Andrews, Jordan: Assessing the Environmental Impact of Various Fabrication Methods for Organic Photovoltaics
Title: Assessing the Environmental Impact of Various Fabrication Methods for Organic Photovoltaics
Name: Jordan Andrews
Home Institute: Amherst College
Programs: RISE program, REU – Green Energy Technology Undergraduate Program (GET UP)
Other contributors: Deirdre O’Carroll
Abstract: As the world moves toward greener and more environmentally friendly technologies, solar cells are often advertised as a clean and sustainable method to harvesting natural energy. While silicon-based solar cells are the most manufactured solar cell on the market, organic photovoltaics (OPVs) have begun to receive attention due to their cheap, light materials, lower material toxicity, lower temperature manufacture and other benefits when compared to their inorganic counterparts. However, the manufacturing process has not yet been standardized and optimized for OPVs. In order to make them competitive in the global market, an efficient, sustainable fabrication method must be established. In addition, the power conversion efficiency is at best 16% which is far lower than silicon devices (>25%). So far, numerous methods have been developed for the fabrication of OPVs, but few studies have directly compared them. The goal of this project to compare the sustainability and environmental effects of two such fabrication methods: spin coating and roll-to-roll. To that end, a Life Cycle Assessment (LCA) is performed on both methods from cradle-to-grave. A cradle-to-grave assessment examines the energies in all raw materials, machinery, and processes required to make the OPV, the amount of energy the OPV will generate in its lifetime, and the energy produced in the product’s disposal.
To ensure the processes are properly compared, the finished OPV must be standardized. The “Process One” [1] roll-to-roll method and spin coating [2] create slightly different OPVs. To account for this, the spin coating method is adjusted to create the same solar cell structure as the Process One method. The next step for the LCAs is creating an inventory list for both processes that accounts for the energy and cost (per gram) associated with the raw materials, components, and machinery used as well as the byproducts such as waste and greenhouse gases. Subsequently, these quantities will be used in calculating the energy payback time (EPBT), GHG (greenhouse gas) emissions, and overall cost of production. These values for both processes will be compared to determine the more sustainable method.
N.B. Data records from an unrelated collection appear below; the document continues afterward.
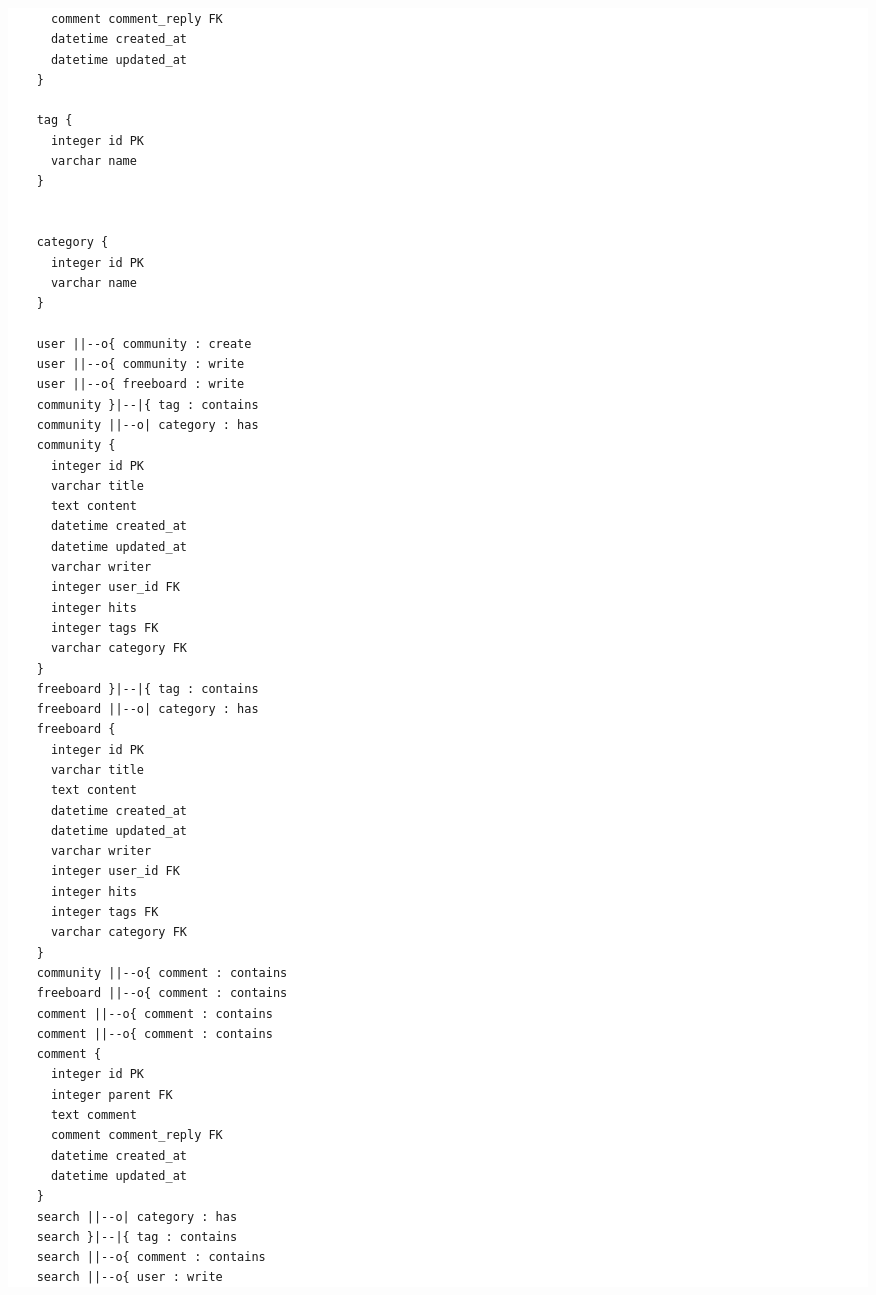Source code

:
 ```mermaid
      comment comment_reply FK
      datetime created_at
      datetime updated_at
    }
    
    tag {
      integer id PK
      varchar name
    }
    
    
    category {
      integer id PK
      varchar name
    }

    user ||--o{ community : create
    user ||--o{ community : write
    user ||--o{ freeboard : write
    community }|--|{ tag : contains
    community ||--o| category : has
    community {
      integer id PK
      varchar title
      text content
      datetime created_at
      datetime updated_at
      varchar writer
      integer user_id FK
      integer hits
      integer tags FK
      varchar category FK
    }
    freeboard }|--|{ tag : contains
    freeboard ||--o| category : has
    freeboard {
      integer id PK
      varchar title
      text content
      datetime created_at
      datetime updated_at
      varchar writer
      integer user_id FK
      integer hits
      integer tags FK
      varchar category FK
    }
    community ||--o{ comment : contains
    freeboard ||--o{ comment : contains
    comment ||--o{ comment : contains
    comment ||--o{ comment : contains
    comment {
      integer id PK
      integer parent FK
      text comment
      comment comment_reply FK
      datetime created_at
      datetime updated_at
    }
    search ||--o| category : has
    search }|--|{ tag : contains
    search ||--o{ comment : contains
    search ||--o{ user : write
```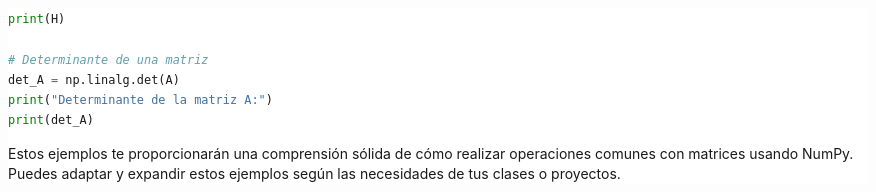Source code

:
 ```python
print(H)

# Determinante de una matriz
det_A = np.linalg.det(A)
print("Determinante de la matriz A:")
print(det_A)
```

Estos ejemplos te proporcionarán una comprensión sólida de cómo realizar operaciones comunes con matrices usando NumPy. Puedes adaptar y expandir estos ejemplos según las necesidades de tus clases o proyectos.
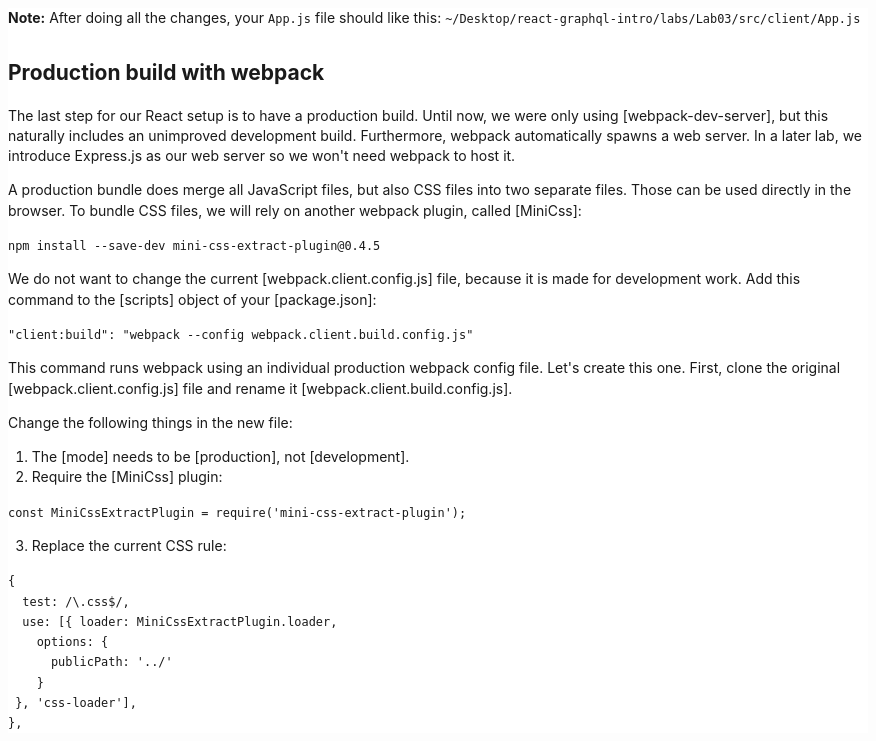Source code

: **Note:** After doing all the changes, your `App.js` file should like this: 
`~/Desktop/react-graphql-intro/labs/Lab03/src/client/App.js`


Production build with webpack
-----------------------------

The last step for our React setup is to have a production build. Until
now, we were only using [webpack-dev-server], but this naturally
includes an unimproved development build. Furthermore, webpack
automatically spawns a web server. In a later lab, we introduce
Express.js as our web server so we won\'t need webpack to host it.

A production bundle does merge all JavaScript files, but also CSS files
into two separate files. Those can be used directly in the browser. To
bundle CSS files, we will rely on another webpack plugin, called
[MiniCss]:


```
npm install --save-dev mini-css-extract-plugin@0.4.5
```


We do not want to change the current [webpack.client.config.js]
file, because it is made for development work. Add this command to the
[scripts] object of your [package.json]:

```
"client:build": "webpack --config webpack.client.build.config.js"
```


This command runs webpack using an individual production webpack config
file. Let\'s create this one. First, clone the original
[webpack.client.config.js] file and rename it
[webpack.client.build.config.js].

Change the following things in the new file:

1.  The [mode] needs to be [production], not
    [development].
2.  Require the [MiniCss] plugin:

```
const MiniCssExtractPlugin = require('mini-css-extract-plugin');
```


3.  Replace the current CSS rule:

```
{
  test: /\.css$/,
  use: [{ loader: MiniCssExtractPlugin.loader,
    options: {
      publicPath: '../'
    }
 }, 'css-loader'],
},
```
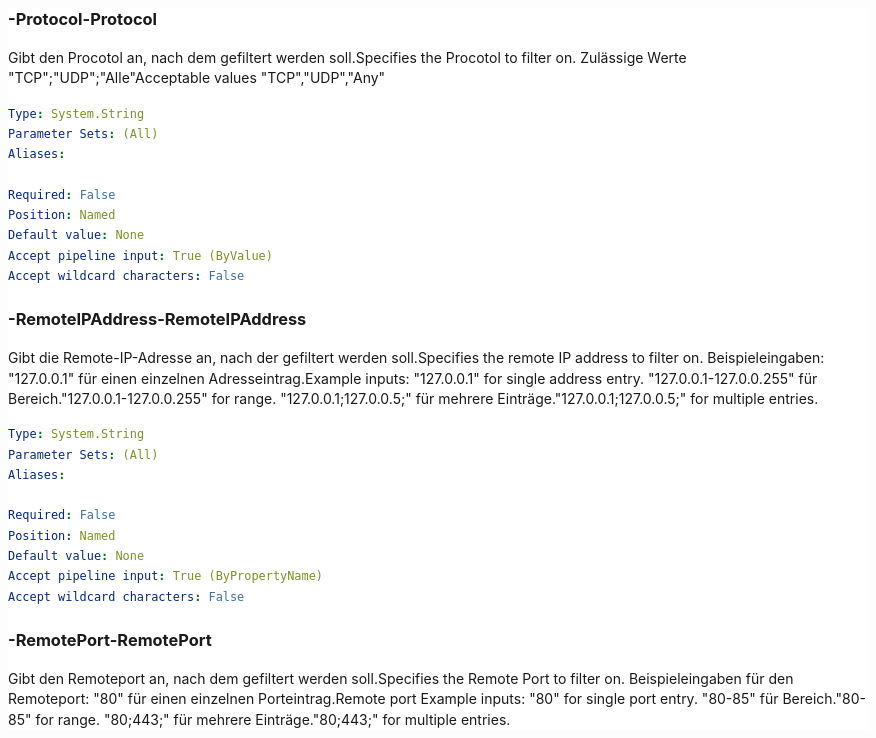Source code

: ### <span data-ttu-id="9c255-127">-Protocol</span><span class="sxs-lookup"><span data-stu-id="9c255-127">-Protocol</span></span>
<span data-ttu-id="9c255-128">Gibt den Procotol an, nach dem gefiltert werden soll.</span><span class="sxs-lookup"><span data-stu-id="9c255-128">Specifies the Procotol to filter on.</span></span> <span data-ttu-id="9c255-129">Zulässige Werte "TCP";"UDP";"Alle"</span><span class="sxs-lookup"><span data-stu-id="9c255-129">Acceptable values "TCP","UDP","Any"</span></span>

```yaml
Type: System.String
Parameter Sets: (All)
Aliases:

Required: False
Position: Named
Default value: None
Accept pipeline input: True (ByValue)
Accept wildcard characters: False
```

### <span data-ttu-id="9c255-130">-RemoteIPAddress</span><span class="sxs-lookup"><span data-stu-id="9c255-130">-RemoteIPAddress</span></span>
<span data-ttu-id="9c255-131">Gibt die Remote-IP-Adresse an, nach der gefiltert werden soll.</span><span class="sxs-lookup"><span data-stu-id="9c255-131">Specifies the remote IP address to filter on.</span></span>
<span data-ttu-id="9c255-132">Beispieleingaben: "127.0.0.1" für einen einzelnen Adresseintrag.</span><span class="sxs-lookup"><span data-stu-id="9c255-132">Example inputs: "127.0.0.1" for single address entry.</span></span>
<span data-ttu-id="9c255-133">"127.0.0.1-127.0.0.255" für Bereich.</span><span class="sxs-lookup"><span data-stu-id="9c255-133">"127.0.0.1-127.0.0.255" for range.</span></span>
<span data-ttu-id="9c255-134">"127.0.0.1;127.0.0.5;" für mehrere Einträge.</span><span class="sxs-lookup"><span data-stu-id="9c255-134">"127.0.0.1;127.0.0.5;" for multiple entries.</span></span>

```yaml
Type: System.String
Parameter Sets: (All)
Aliases:

Required: False
Position: Named
Default value: None
Accept pipeline input: True (ByPropertyName)
Accept wildcard characters: False
```

### <span data-ttu-id="9c255-135">-RemotePort</span><span class="sxs-lookup"><span data-stu-id="9c255-135">-RemotePort</span></span>
<span data-ttu-id="9c255-136">Gibt den Remoteport an, nach dem gefiltert werden soll.</span><span class="sxs-lookup"><span data-stu-id="9c255-136">Specifies the Remote Port to filter on.</span></span>
<span data-ttu-id="9c255-137">Beispieleingaben für den Remoteport: "80" für einen einzelnen Porteintrag.</span><span class="sxs-lookup"><span data-stu-id="9c255-137">Remote port Example inputs: "80" for single port entry.</span></span>
<span data-ttu-id="9c255-138">"80-85" für Bereich.</span><span class="sxs-lookup"><span data-stu-id="9c255-138">"80-85" for range.</span></span>
<span data-ttu-id="9c255-139">"80;443;" für mehrere Einträge.</span><span class="sxs-lookup"><span data-stu-id="9c255-139">"80;443;" for multiple entries.</span></span>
Biography: Jordan Andrews is a rising senior at Amherst College, where he is a Chemistry and Computer Science double major. He was born in Hoboken, New Jersey, and he has always been interested in learning and STEM related activities. Throughout high school, Jordan was able to funnel down his interest in the sciences through trial and error and found that he was adept at Chemistry. In the summer of 2017, Jordan became an American Chemical Society Scholar and was awarded a scholarship to major in chemistry. Through the privilege of attending an institution like Amherst, he was able to explore many different avenues of learning while taking his Chemistry courses. In the summer of 2019, he researched under Professor David Hansen, where he studied the synthesis of naphthalene diimide (NDI) derivates using artificial amino acids and spectroscopy. NDI form nanotubes in solution through helium bonds, and Jordan studied the possibility of creating biodegradable plastics through appending polymer chains onto these tubes. Currently, he is studying under Dr. Deidre O’Carroll in her Materials and Engineering lab where he is performing a life cycle analysis on different fabrication methods of organic photovoltaics. In the future, Jordan plans to work in industry before furthering his education in graduate school.